With the news that the proposed extension of the “motorway that goes nowhere” is to be built, and naturally that a variety of protest groups are up in arms at the decision (for some good reason), there is a chance for this dead-end of a motorway to grab a share of the spotlight and gain some notoriety.

For those not in the know, the M74 ends in a roundabout (hence the dead-end references) and is mainly used as a link from the M8 on the journey south to England. Before we moved to Hamilton, which sits on the M74, we used it a lot whilst travelling up from Aylesbury, so we know the way quite well.

Perhaps it’s time to break out the visual aids.

Our route on M74

The red dot is Hamilton. The green line is the current route for anyone travelling from the M74 onto the M8, up and round the back of Glasgow and on towards the west. As you can see the proposed extension will cut a large distance from the journey, not to mention avoiding the notorious Kingston Bridge altogether. For that reason, and the fact that the main reason we generally use the M8 is to travel past Glasgow, I think the proposed extension is a wonderful idea.

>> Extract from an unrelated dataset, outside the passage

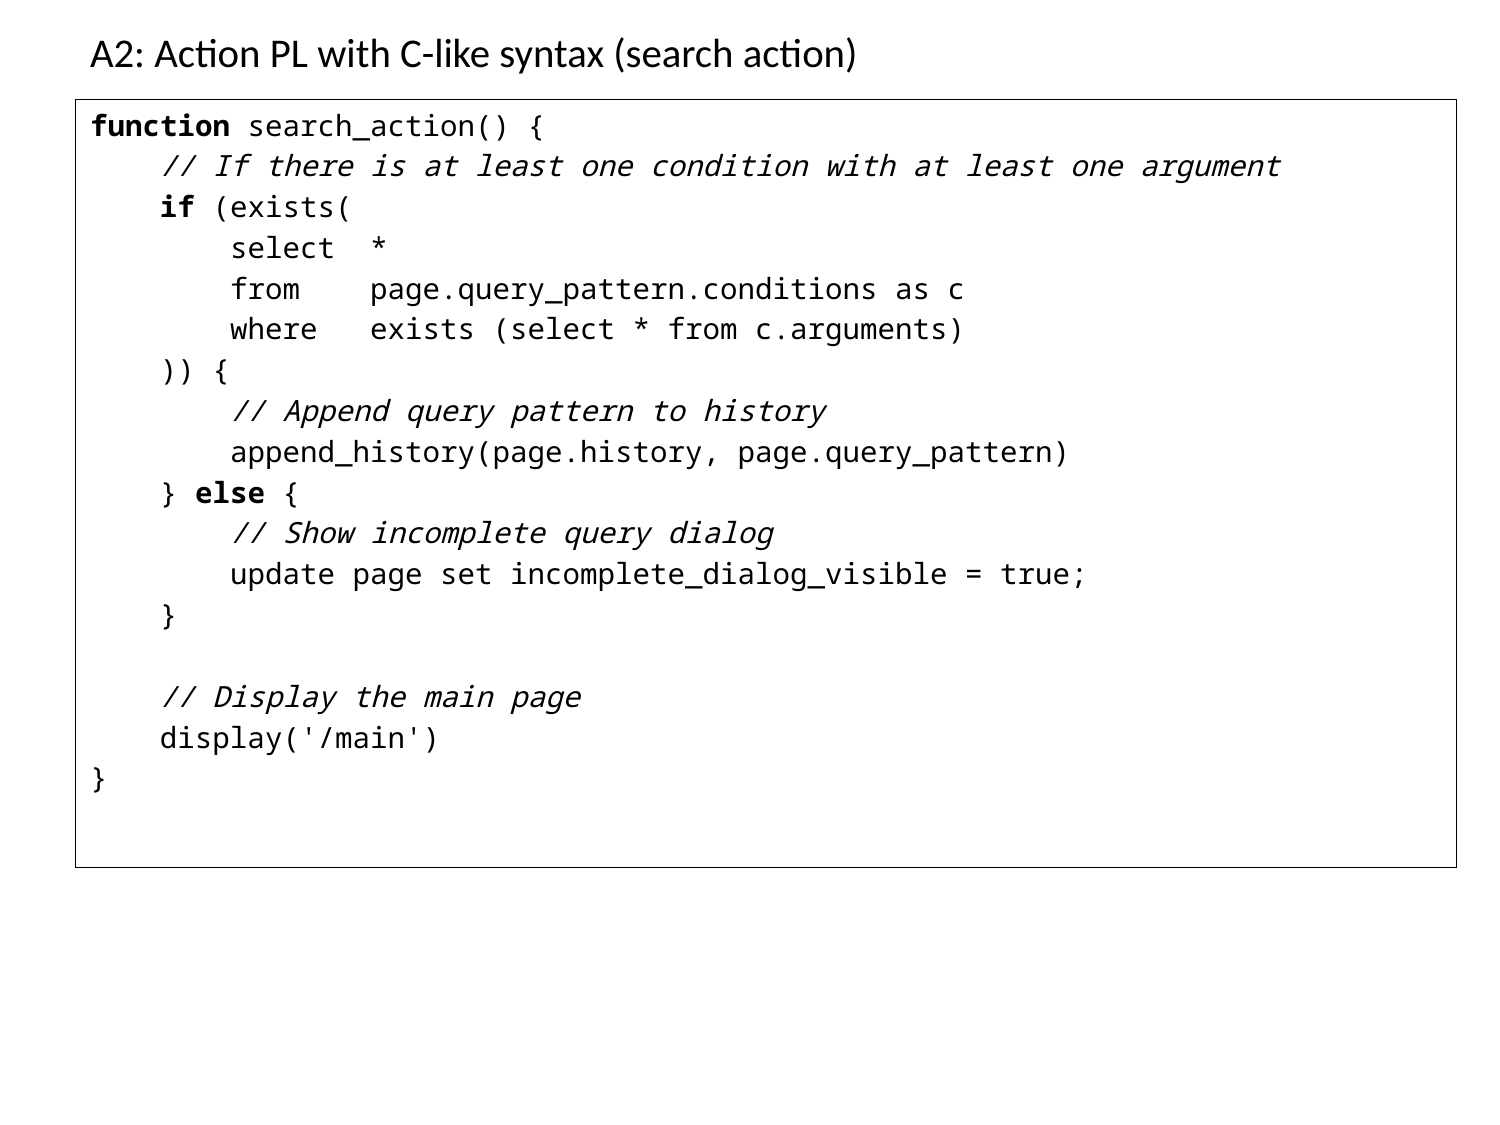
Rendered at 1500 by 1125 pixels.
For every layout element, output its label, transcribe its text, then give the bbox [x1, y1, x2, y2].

list function search_action() { // If there is at least one condition with at least one argument if (exists( select * from page.query_pattern.conditions as c where exists (select * from c.arguments) )) { // Append query pattern to history append_history(page.history, page.query_pattern) } else { // Show incomplete query dialog update page set incomplete_dialog_visible = true; } // Display the main page display('/main') } [75, 99, 1457, 868]
title A2: Action PL with C-like syntax (search action) [75, 19, 1425, 84]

But then there is the pollution and impact on the environment to consider. One option would be a viable public transport alternative, except there already is one, the trains run from Hamilton through Glasgow to Balloch at Loch Lomond but we car users do like the comfort and flexibility of controlling our own travel times so that’s never really going to be an option for many.

What else to consider? Pollution, impact on the environment? More than three quarters of Scotland isn’t even inhabited. You want fresh air? Move to Auchtermuchty!

If I’m honest, the main thing that annoys me about this entire thing is the guilt tactics employed by the protest groups. I’m fully aware these things will have an impact on the environment but for my own selfish needs I WANT the extension built. It’ll knock about 15 minutes OFF the time it takes to drive through to Dumbarton, something we do every other weekend, and will also mean our car is emitting less and we’ll be using less fuel.

So, to appease my own inner demons, I guess what I really need to do is find where the balance between the impact cost of building the extension is “equalled” by lowering pollution and saving on fuel use. I feel a rough guess coming on… how about year 2063?